▶ **Your instructions**
According to the film review below, why are Jack and Ennis told to spend their nights apart? Answer in one to three sentences.

Nepali Times
Leisure
Post-modern western



At first blush it would seem that there's no more hidebound movie genre than the Western, which has been with us since the dawn of narrative film and has accumulated as many cliches as it has tumbleweeds.

But in fact, as the quintessential American form, the Western has shown a remarkable elasticity. The Taiwanese-born, American-educated director Ang Lee comes to his new film, the post-Western Brokeback Mountain, having already made a pre-Western with the 1999 Ride With the Debi.

Brokeback Mountain is a lush, haunting, bittersweet film about love and loss and the impossibility of being true to one's desires. You might go into the movie expecting to snicker at its stars or at a Hollywood intent on politicising even the most sacrosanct of film genres. But you're likelier to come away stirred, haunted and deeply moved.

The film opens in 1963, when Jack (Jake Gyllenhaal) and Ennis (Heath Ledger) are hired to spend the summer looking after a flock of sheep on Brokeback Mountain. For reasons of secrecy-they're illegally keeping the animals on federal land-they're ordered to spend the nights apart: one in the high country with the sheep, the other at a designated campsite. The two are rough-hewn, almost stereotypically so.

▶ **Information shown**
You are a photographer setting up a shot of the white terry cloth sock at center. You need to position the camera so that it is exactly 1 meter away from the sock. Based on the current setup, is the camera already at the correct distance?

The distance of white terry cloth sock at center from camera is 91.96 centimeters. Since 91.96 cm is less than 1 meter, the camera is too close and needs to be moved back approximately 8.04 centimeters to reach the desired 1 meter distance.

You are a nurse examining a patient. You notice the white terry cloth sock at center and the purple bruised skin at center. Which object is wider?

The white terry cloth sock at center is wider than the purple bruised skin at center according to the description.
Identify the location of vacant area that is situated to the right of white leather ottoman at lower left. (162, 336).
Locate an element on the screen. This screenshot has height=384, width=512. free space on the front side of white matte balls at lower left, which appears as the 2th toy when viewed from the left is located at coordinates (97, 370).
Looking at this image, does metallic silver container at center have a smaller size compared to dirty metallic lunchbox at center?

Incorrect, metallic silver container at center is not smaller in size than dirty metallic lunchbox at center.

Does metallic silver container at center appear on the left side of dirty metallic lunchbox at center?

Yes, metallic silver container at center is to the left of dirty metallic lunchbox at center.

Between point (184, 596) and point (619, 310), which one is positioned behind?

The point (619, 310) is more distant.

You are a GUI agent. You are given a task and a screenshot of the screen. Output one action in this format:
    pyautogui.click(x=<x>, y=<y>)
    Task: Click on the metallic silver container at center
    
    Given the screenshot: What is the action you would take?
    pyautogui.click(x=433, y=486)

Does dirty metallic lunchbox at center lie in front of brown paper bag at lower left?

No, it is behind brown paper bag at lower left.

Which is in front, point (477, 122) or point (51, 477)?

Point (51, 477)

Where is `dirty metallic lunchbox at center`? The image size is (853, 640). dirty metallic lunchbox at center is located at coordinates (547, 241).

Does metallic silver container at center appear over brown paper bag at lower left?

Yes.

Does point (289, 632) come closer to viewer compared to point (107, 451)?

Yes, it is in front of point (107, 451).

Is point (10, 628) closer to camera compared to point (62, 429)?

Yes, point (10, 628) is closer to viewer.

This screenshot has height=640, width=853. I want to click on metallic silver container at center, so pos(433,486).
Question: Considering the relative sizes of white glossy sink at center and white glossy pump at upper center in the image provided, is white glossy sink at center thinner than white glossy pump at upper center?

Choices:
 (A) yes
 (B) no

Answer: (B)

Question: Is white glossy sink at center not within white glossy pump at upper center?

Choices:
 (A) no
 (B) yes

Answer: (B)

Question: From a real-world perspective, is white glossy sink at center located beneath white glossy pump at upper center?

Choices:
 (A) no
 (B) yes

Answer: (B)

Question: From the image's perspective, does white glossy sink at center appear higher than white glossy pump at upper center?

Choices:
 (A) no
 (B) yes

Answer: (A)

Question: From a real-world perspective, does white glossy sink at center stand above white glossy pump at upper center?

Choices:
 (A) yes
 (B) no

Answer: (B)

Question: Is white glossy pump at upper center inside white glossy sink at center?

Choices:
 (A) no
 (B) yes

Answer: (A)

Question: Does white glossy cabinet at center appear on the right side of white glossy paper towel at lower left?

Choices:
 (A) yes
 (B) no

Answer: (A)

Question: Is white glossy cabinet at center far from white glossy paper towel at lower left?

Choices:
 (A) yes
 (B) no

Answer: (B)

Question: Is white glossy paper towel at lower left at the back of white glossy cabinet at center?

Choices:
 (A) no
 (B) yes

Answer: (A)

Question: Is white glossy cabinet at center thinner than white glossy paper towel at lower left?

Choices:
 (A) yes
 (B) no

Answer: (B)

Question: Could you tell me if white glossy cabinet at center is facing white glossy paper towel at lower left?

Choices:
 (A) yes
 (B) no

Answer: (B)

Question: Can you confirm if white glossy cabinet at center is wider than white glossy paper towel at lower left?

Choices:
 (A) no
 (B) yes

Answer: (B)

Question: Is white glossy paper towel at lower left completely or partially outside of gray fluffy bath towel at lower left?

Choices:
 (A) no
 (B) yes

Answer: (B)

▶ **The reply**
The separation is for secrecy, because the two men are keeping the sheep illegally on federal land. So one spends the night in the high country with the flock, and the other stays at a designated campsite.